Maybe @koraks can help here?
Not sure...I'd have to have the device here. But in general, there are a couple of ways to solder SMD IC's onto PCB's:
* Reflow oven. Really only works for flat, rigid PCB's and mostly for new assemblies.
* Reflow hot plate. Pretty much as above. I sometimes to rework on PCB's using the hot plate if it's a lot or cannot be done otherwise (e.g. alu-core PCB's), but for flex type PC'B's, not really a viable option, I suspect.
* Hot air soldering station. Should work. First clean the contacts on the (flex) PCB with a soldering iron and a fine tip and some flux. Make sure each pad has a nice little shiny bead on it and no pointy 'whiskers' sticking up (use more flux). Then tack the IC in place with some flux; the stickiness of the flux will mostly keep it in place. Press down lightly with tweezers etc. and then blast the IC with the hot air gun. The temperature setting is a bit of a gamble, but I like to set it pretty hot so it doesn't take much time. I figure it's better to only have to blast it for a few seconds at high heat vs. holding it at a high temperature for up to several minutes. Btw, I've maltreated IC's by heating them to ridiculous levels (even with a small butane torch!) and have never destroyed one. The worst I managed was to get the glass filter unstuck from an SMD photodiode, but that's really an outlier case.
* Plain old soldering iron. Use a small tip. Clean pads as above, and tin them a little if there's no tin (anymore) on them. Apply flux on/around the pads, stick down the IC and hold it down with tweezers. Then tack two pins in opposite direction with the soldering iron, one at a time. This should hold the IC in place as you solder the other pins, pressing gently down on them with the soldering iron and allowing the tin to flow between the pad and the pin. Do this one by one. On IC's with a very small pitch, you may end up fusing several pins together especially if you've used quite a bit of tin. Don't worry about it and just suck up the excess using some solder wick.
The advantage of the soldering iron approach is that you only heat the assembly very locally and very briefly (at least after a bit of practice). The drawback is that you usually bend down the pins of the IC very slightly as you press them through the tin ball on the pad, which is not necessarily a problem, but it sometimes leaves a pin 'hovering'. Be sure to inspect each pin carefully with a good loupe, microscope or magnifier, and do a continuity test between each pin and its pad. Don't press down the test leads strongly when doing the continuity test, as you'll get a false positive by temporarily pressing the pin down onto the pad, making it seem that there's good contact, while there really isn't anymore once you release the test lead from the pin.
Use flux-core lead solder, and no lead-free. Lead free is there to meet environmental regulations, but literally everyone who has done any soldering will confirm it's far easier to work with leaded solder. So unless you have to meet RoHS regulations (e.g. you do commercial repairs), do yourself a favor and just use old-fashioned 67/33 SnPb solder. The flux core is very important. I like 0.75mm diameter solder, which is a good general purpose for relatively fine work.

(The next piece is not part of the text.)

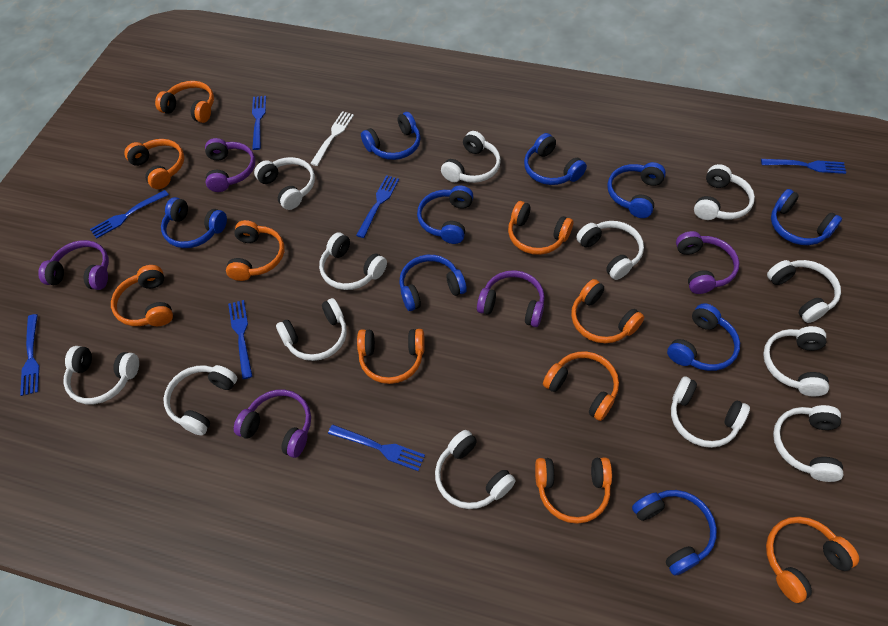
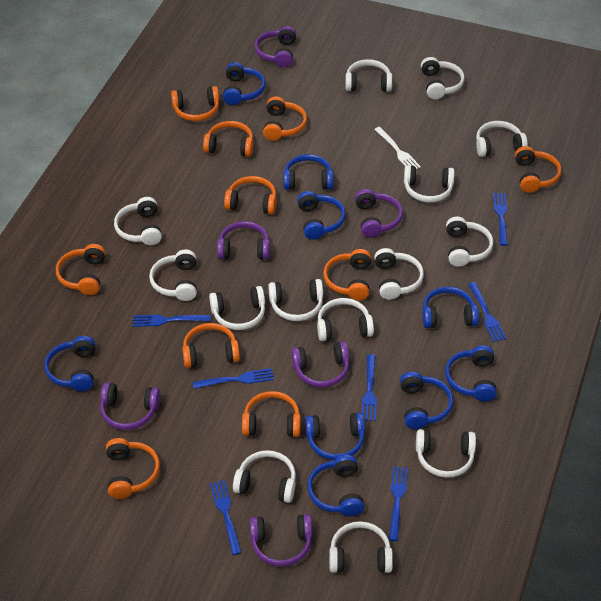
purple headphones: [38,240,109,290] [205,138,255,192] [234,390,311,458] [477,270,545,327] [676,231,740,294] = 5 -> [100,382,160,430] [217,221,270,260] [250,514,312,567] [255,26,296,67] [291,341,349,387] [355,189,403,238] = 6
white headphones: [63,346,139,404] [163,365,237,436] [254,157,315,210] [276,298,347,361] [319,232,387,290] [435,430,516,509] [441,131,501,183] [576,221,644,280] [671,376,750,448] [694,164,755,220] [763,326,829,396] [767,260,841,323] [773,405,843,482] = 13 -> [114,197,162,245] [149,249,197,301] [209,286,265,330] [233,450,296,503] [268,279,323,321] [317,298,374,341] [329,521,393,573] [345,59,392,91] [374,248,424,300] [404,165,454,202] [416,429,476,478] [421,57,465,99] [446,217,493,267] [476,121,528,157] = 14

Use a temp. controlled soldering iron. They're cheap if you don't insist on getting e.g. a Weller. The 'Hakko'-ripoff Chinese units tend to work just fine. For practice, pick up any old piece of junkyard electronics and solder everything off of it and then back onto it. For desoldering SMD parts, using a hot air station is pretty much the only practical way. Again, the Chinese-made units are cheap and work fine.
Use a decent, modern flux, and no resin. Resin works very well as a flux, but the remnants cannot be cleaned up (they're harmless, but it looks ugly) and with rework it tends to carbonize. Modern, colorless flux, either the paste or the liquid kind, can be cleaned with IPA/ethanol or even soapy water (dry well). Don't believe "no-clean flux". There's no such thing. But that's OK because some ethanol or IPA and a brush cost virtually nothing.
SMD soldering seems daunting at first, but it really isn't. Things get challenging with QFN packages that have no leads, but even these can successfully soldered at home (I've done so many times). The only thing I personally won't touch, is BGA (ball grid array). Theoretically, I could do it with the hot air gun and the hot plate, but really, I don't bother and instead just select regular SMD and if needs be QFN components. In cameras, I think BGA packages only appeared some 15 years ago or so, so when working on film cameras, don't worry about this, or QFN, which was also not yet around the corner in the 1990s.